The Sage Advice Compendium states:
Official rulings on how to interpret rules are made here in the Sage Advice Compendium. A Dungeon Master adjudicates the game and determines whether to use an official ruling in play. The DM always has the final say on rules questions.
The public statements of the D&D team, or anyone else at Wizards of the Coast, are not official rulings; they are advice. The tweets of Jeremy Crawford (@JeremyECrawford), the game’s principal rules designer, are sometimes a preview of rulings that appear here.Compiled Answers
Sage Advice answers that are relevant to the current state of the rules are compiled here
I always thought that only the answers published in the SAC are official. However, the SAC also states that it compiles "Sage Advice" answers. It is not clear to me entirely if "public statements" intended to include other official Sage Advice columns or not.

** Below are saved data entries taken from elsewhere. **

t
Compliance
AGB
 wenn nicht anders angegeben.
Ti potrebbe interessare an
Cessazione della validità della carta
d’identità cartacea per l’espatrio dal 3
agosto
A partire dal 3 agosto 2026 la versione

The Sage Advice column is also providing Sage Advice answers, even if they are not yet included in the SAC. Technically, this is also a "public statement" of "the D&D team", but they clearly read a lot more official when it comes to the company's take on the rules, than a tweet JC might make, and I am not sure if what they mean are just individual statements made by members of the D&D design team in some other public context, like when it points out that rulings given by Jeremy Crawford on twitter (now X) are not official.
In addition, the SAC itself has not been updated in a long time, I think not since version 2.7 came out. The latest version, announced also in Sage Advice, seems to be dated from November, 2020, and there are two later entries in Sage Advice that contain rules content that has not made it into the compendium, the this one and this one. (Even those columns stopped with the one of December 13, 2021). However, the SAC lists a copyright of 2021, not 2020. So I am not sure what came last.
This highly upvoted answer related to the SAC maintains that anything published on Sage Advice counts as official rules clarifications. Do these additional columns contain official rules (or rulings) content?